Give back the records below verbatim, please, but without a single image.

--- START ---

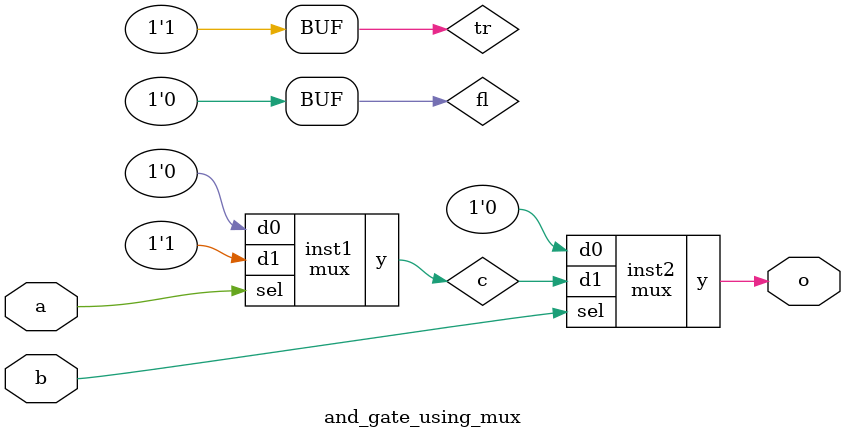
<source format=sv>

module mux
(
  input  d0, d1,
  input  sel,
  output y
);

  assign y = sel ? d1 : d0;

endmodule

//----------------------------------------------------------------------------
// Task
//----------------------------------------------------------------------------

module and_gate_using_mux
(
    input  a,
    input  b,
    output o
);

  // Task:
  // Implement and gate using instance(s) of mux,
  // constants 0 and 1, and wire connections
  wire tr = 1;
  wire fl = 0;
  
  logic c;
  
  /*
                 b
        a     0 -|
  0 ---|         | -- o
       | --- c --|
  1 ---|
  */

  mux inst1 (fl, tr, a, c);

  mux inst2 (fl, c, b, o);

endmodule

</source>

--- END ---

Output
<source format=sv>

module mux
(
  input  d0, d1,
  input  sel,
  output y
);

  assign y = sel ? d1 : d0;

endmodule

//----------------------------------------------------------------------------
// Task
//----------------------------------------------------------------------------

module and_gate_using_mux
(
    input  a,
    input  b,
    output o
);

  // Task:
  // Implement and gate using instance(s) of mux,
  // constants 0 and 1, and wire connections
  wire tr = 1;
  wire fl = 0;
  
  logic c;
  
  /*
                 b
        a     0 -|
  0 ---|         | -- o
       | --- c --|
  1 ---|
  */

  mux inst1 (fl, tr, a, c);

  mux inst2 (fl, c, b, o);

endmodule

</source>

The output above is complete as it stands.